Steve Smith

No. 21, 22
- Positions: Cornerback, safety

Personal information
- Born: June 28, 1979 (age 47) Torrance, California, U.S.
- Listed height: 6 ft 1 in (1.85 m)
- Listed weight: 193 lb (88 kg)

Career information
- High school: San Pedro (San Pedro, California)
- College: Oregon
- NFL draft: 2002: 7th round, 246th overall pick

Career history
- Jacksonville Jaguars (2002); New Orleans Saints (2003)*; Tennessee Titans (2003–2004)*; → Cologne Centurions (2004);
- * Offseason or practice squad member only

Awards and highlights
- Tostitos Fiesta Bowl Defensive Player of the Game (2002);
- Stats at Pro Football Reference

= Steve Smith (defensive back) =

American football player (born 2000)

Steven Michael Smith (born June 28, 1979) is an American former professional football player who was a cornerback for the Jacksonville Jaguars of the National Football League (NFL). He played college football for the Oregon Ducks.
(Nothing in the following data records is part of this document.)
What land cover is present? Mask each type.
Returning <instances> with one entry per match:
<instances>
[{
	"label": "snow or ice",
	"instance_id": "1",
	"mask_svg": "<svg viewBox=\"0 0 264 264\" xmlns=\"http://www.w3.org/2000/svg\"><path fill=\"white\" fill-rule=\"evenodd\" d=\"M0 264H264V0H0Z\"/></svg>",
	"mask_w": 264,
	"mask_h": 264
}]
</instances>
He was selected by the Jacksonville Jaguars with the 35th pick of the seventh round (246th overall) of the 2002 NFL draft.

He was also a member of the New Orleans Saints and Tennessee Titans of the NFL and the Cologne Centurions of NFL Europe.

==College career==
Smith attended the University of Oregon from 1998 to 2001. In his senior season, he led the Ducks with nine interceptions, including three in the 2002 Tostitos Fiesta Bowl, which earned him Defensive Player of the Game honors. As of 2014, he ranks 2nd all-time for pass break-ups in Oregon Ducks' history.

==Professional career==
===Pre-draft===
He entered the draft process for the 2002 NFL draft, receiving an invite to that year's combine.

Pre-draft measurables
| Height | Weight | Arm length | Hand span | 40-yard dash | 10-yard split | 20-yard split | 20-yard shuttle | Three-cone drill | Vertical jump | Broad jump |
| 6 ft 0+5⁄8 in (1.84 m) | 193 lb (88 kg) | 31+1⁄2 in (0.80 m) | 9+1⁄4 in (0.23 m) | 4.55 s | 1.55 s | 2.62 s | 4.22 s | 7.00 s | 30.5 in (0.77 m) | 9 ft 2 in (2.79 m) |
All values from NFL Combine

===Jacksonville Jaguars===
He was selected by the Jacksonville Jaguars with the 35th pick of the seventh round (246th overall) of the 2002 NFL draft. He was waived on September 1, 2002, and assigned to the practice squad on September 3. He was subsequently released on December 4, 2002, and signed to the active roster. He was re-signed again on March 26, 2003. He was waived on May 19, 2003.

===New Orleans Saints===
Ten days later, on May 29, 2003, the New Orleans Saints signed Smith to their roster. They waived him on July 31, later that year.

===Tennessee Titans===
The Tennessee Titans then signed Smith on August 12, 2003. They later waived him on August 29. They subsequently signed him to their practice squad on September 2, 2003. On January 27, 2004, he signed a reserve/futures contract with the Titans. He was allocated to NFL Europe, where he played for the Cologne Centurions during the 2004 NFL Europe season. Smith intercepted one pass for a seven-yard return while with the Centurions.

In the Titans fourth pre-season against the Green Bay Packers in 2004, Smith suffered a spine injury that would end his career.

==Personal life==
After retiring from football, Smith moved back to Eugene, Oregon, where he worked for UPS.

In 2013, he and his wife, Jamie, started a restaurant in Stockton, California called Smitty's Wings & Things. It was featured on Diners, Drive-Ins and Dives in 2016.

They have three children, Alex, Deja, and DeAndre.